**ARTICLE:**
[START]

The controversy stems from claims that the Jama Masjid mosque, constructed during the Mughal period, was built after demolishing a pre-existing Hindu temple dedicated to Lord Harihar. Such disputes echo larger historical narratives surrounding the construction of religious sites during India’s Mughal era.

On 19th November, a court-mandated survey was conducted at Jama Masjid in Sambhal, Uttar Pradesh. The court ordered the survey in response to a petition filed by Supreme Court Advocate Vishnu Shankar Jain, and seven co-plaintiffs, asserting that the mosque occupies the site of a temple dedicated to Bhagwan Kalki.

Destructuring the petition:

In the petition, it has been asserted that the Jama Masjid in Sambhal was constructed on the centuries-old Shri Hari Har Temple, dedicated to Bhagwan Kalki and destroyed by Babar. The petitioners added that the site holds significant religious importance for Hindus and was forcibly and unlawfully converted into a mosque during the Mughal period. The petitioners further argued that it is a centrally protected monument as per the Ancient Monuments Preservation Act of 1904 and is listed as a monument of national importance by the Archaeological Survey of India (ASI).       

Some key points from the petition:

-ASI has not done anything to maintain the property and members of the Muslim community have taken advantage and captured the entire property.

[END]

**INFORMATION SUPPLIED:**
[START]

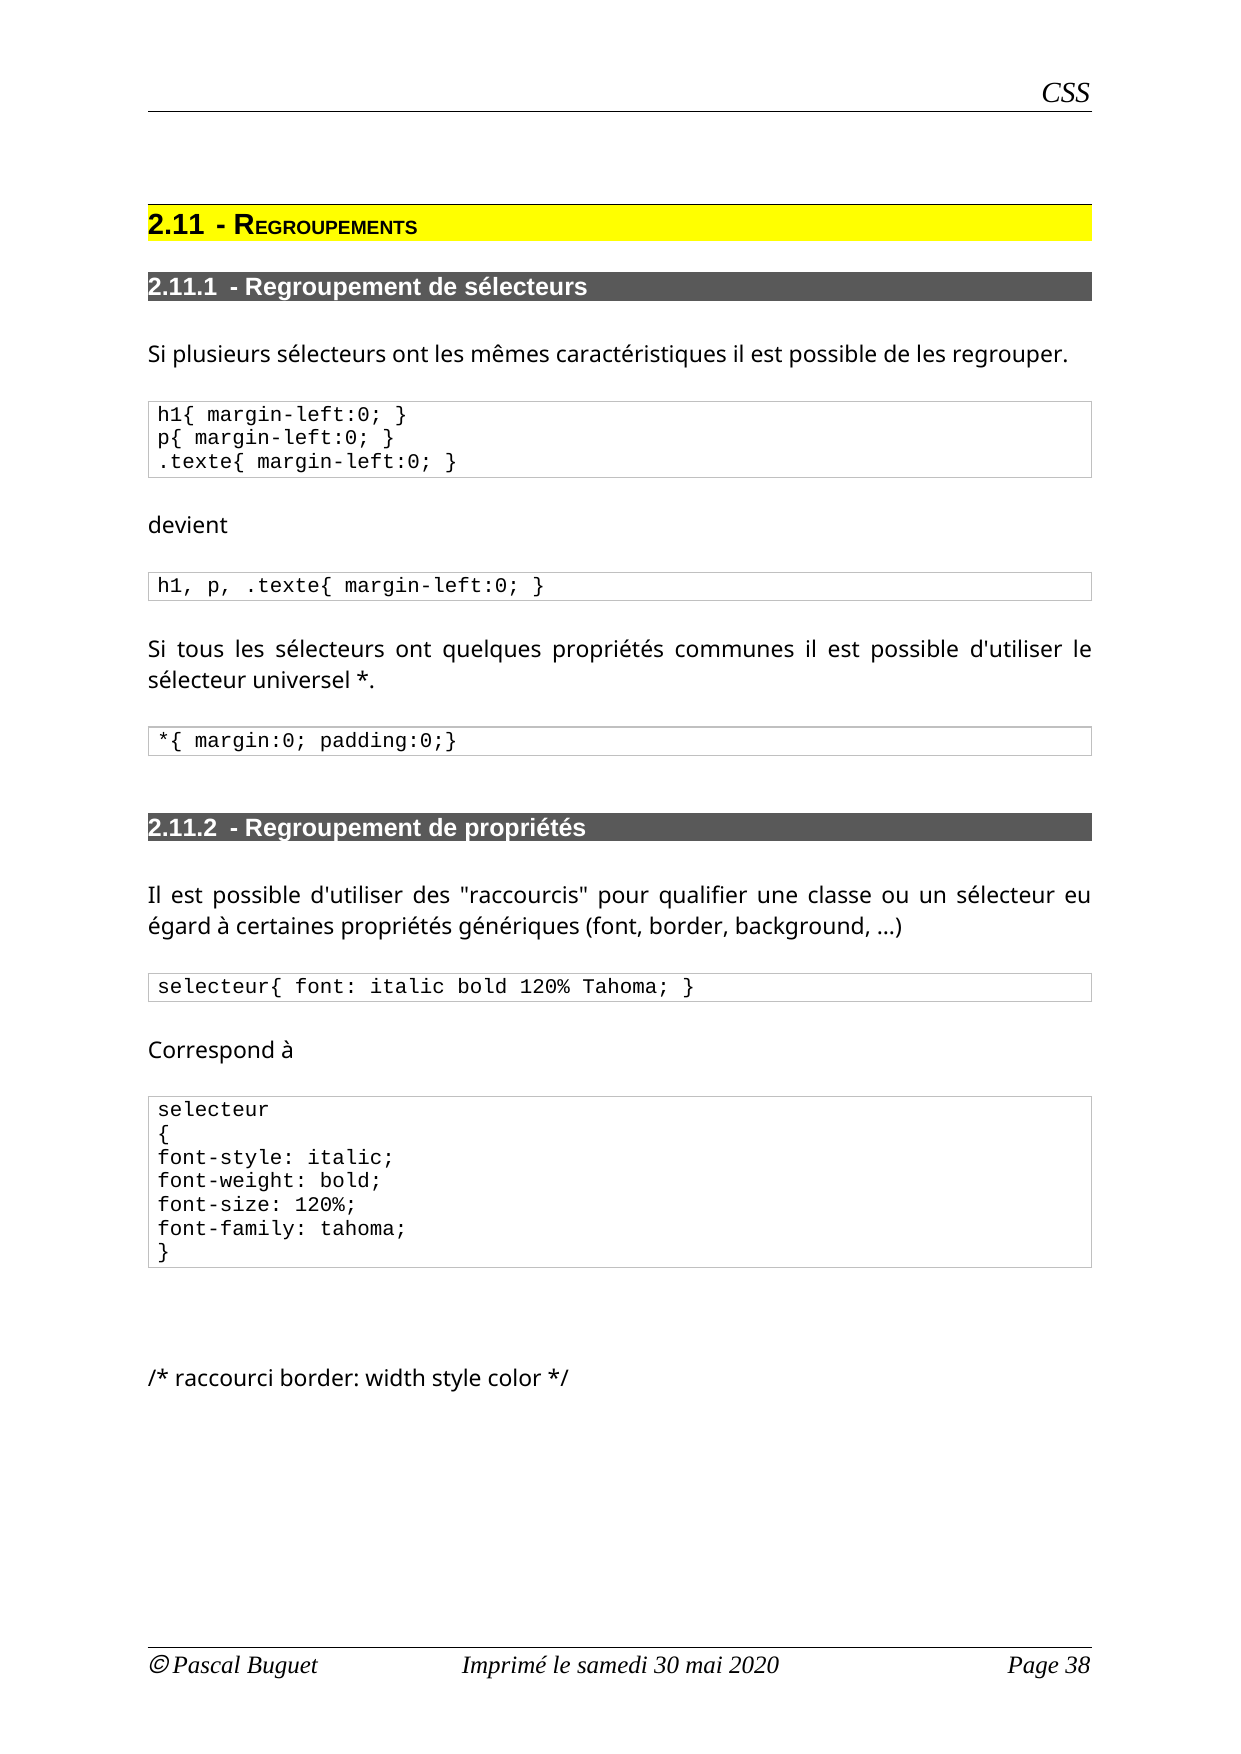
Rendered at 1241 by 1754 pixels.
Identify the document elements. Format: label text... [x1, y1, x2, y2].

[END]

**REQUIRED WORK:**
Reproduce verbatim the passage of the Sambhal mosque article that opens with the words containing "The controversy stems" and closes with "India’s Mughal era.".

**THE RESULT:**
The controversy stems from claims that the Jama Masjid mosque, constructed during the Mughal period, was built after demolishing a pre-existing Hindu temple dedicated to Lord Harihar. Such disputes echo larger historical narratives surrounding the construction of religious sites during India’s Mughal era.